Exercise text START

Related concerns of intestinal permeability, SIBO, hypochlorhydria, carbohydrate intolerance, endotoxins, modernity and dietary matters, gut microbe vaccines, the oral administration of lactic acid bacteria, colonic microbiota transfer, and qualitative/quantitative changes to the intestinal microbiota were all discussed as being relevant to mental health and cognition. For a variety of reasons, not the least of which included lack of human evidence and broad claims that autointoxication was the exclusive root of all neuropsychiatric disorders, these discussions disappeared from mental health publications. One cannot say that the disappearance of autointoxication was driven exclusively by the emergence of evidence-based medicine because in many cases it would be supplanted by unverifiable Freudian psychoanalytic viewpoints. Still, clinicians pleaded for more than studies in rodents, rabbits and monkeys – they needed convincing human research so that medicine could be practiced not by hypothesis - and yet none would be forthcoming. Unwarranted colectomies and unfounded marketing promissory notes for good health via friendly microbes would obscure legitimate research pathways that might have otherwise been followed with vigor. They also created a superficial and simplified medical history based on great or infamous men. Over time, autointoxication would become known only for these surgical and marketing extremes, ultimately becoming a medical outcast – or, as it was written just prior to our hypotheses papers, ‘a triumph of ignorance over science’. Yet, as the French physiologist Claude Bernard wrote, “That which we know is a great hindrance to our learning that which is yet unknown to us”. By the year 2000 we “knew” intestinal toxemia and friendly microbes for mental health to be exclusively a medical folly, one associated with charlatans and so-called colon cleansers.

Exercise text END
Recorded information START

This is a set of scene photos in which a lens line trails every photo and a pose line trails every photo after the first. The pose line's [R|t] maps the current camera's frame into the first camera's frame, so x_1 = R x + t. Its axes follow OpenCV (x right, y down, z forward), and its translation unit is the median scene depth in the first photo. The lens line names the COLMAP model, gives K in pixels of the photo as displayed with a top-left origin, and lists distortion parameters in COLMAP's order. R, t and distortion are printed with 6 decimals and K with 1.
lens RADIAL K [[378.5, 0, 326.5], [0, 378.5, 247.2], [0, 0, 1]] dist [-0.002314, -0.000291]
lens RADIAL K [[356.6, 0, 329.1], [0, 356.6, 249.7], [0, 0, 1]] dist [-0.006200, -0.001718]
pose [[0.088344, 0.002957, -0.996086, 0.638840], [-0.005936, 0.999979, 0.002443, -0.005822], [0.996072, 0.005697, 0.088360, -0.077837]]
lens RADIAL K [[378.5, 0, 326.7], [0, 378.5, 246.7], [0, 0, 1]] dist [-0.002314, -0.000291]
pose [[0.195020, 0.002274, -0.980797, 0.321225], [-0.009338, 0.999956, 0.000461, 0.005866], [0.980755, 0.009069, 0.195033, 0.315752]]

Recorded information END

### Task description
Write the next part of the passage on the history of autointoxication, starting right after its last sentence. The material plays no part in what comes next.

### Final answer
All of this contemporary work, as described above, forces us to have a fresh look at the inner dialogue within the historical intestinal toxemia publications. Obviously the modern advances are not a validation of colectomy, L. bulgaricus as a fountain of youth, or colon cleansers as a solution to all the potential ills of what may indeed be a type of intestinal ‘toxemia’. However, modern historical reviews that stick exclusively to the redundant and superficial narrative of “autointoxication was the arena of charlatans, it was wrong and disproven by Alvarez” contribute little, and indeed provide a disservice to the medical minds that were on a rational path. Of course, reminders of the dangers of practicing medicine by hypothesis alone have their place. However, it may be time to re-write some of the history books or at least qualify them; the legacy of Lane and Cotton should not negate that of those who found that a high fat diet and stress increased intestinal permeability and bacterial translocation, or those who reported successful outcomes with simple fecal transplantation. Why should the legacy of those who instilled fears into healthy adults regarding autointoxication, as a means to sell pseudoscientific contraptions, obscure that of rational physicians who saw some legitimacy to intestinal toxemia as relevant to unhealthy populations? It is fairly obvious many of those physicians rationally discussing intestinal toxemia a century ago were confronted with unhealthy patients (IBS, ME, FM, migraine, mood and anxiety disorders) that would today be classified with elaborate diagnostic criteria and codes.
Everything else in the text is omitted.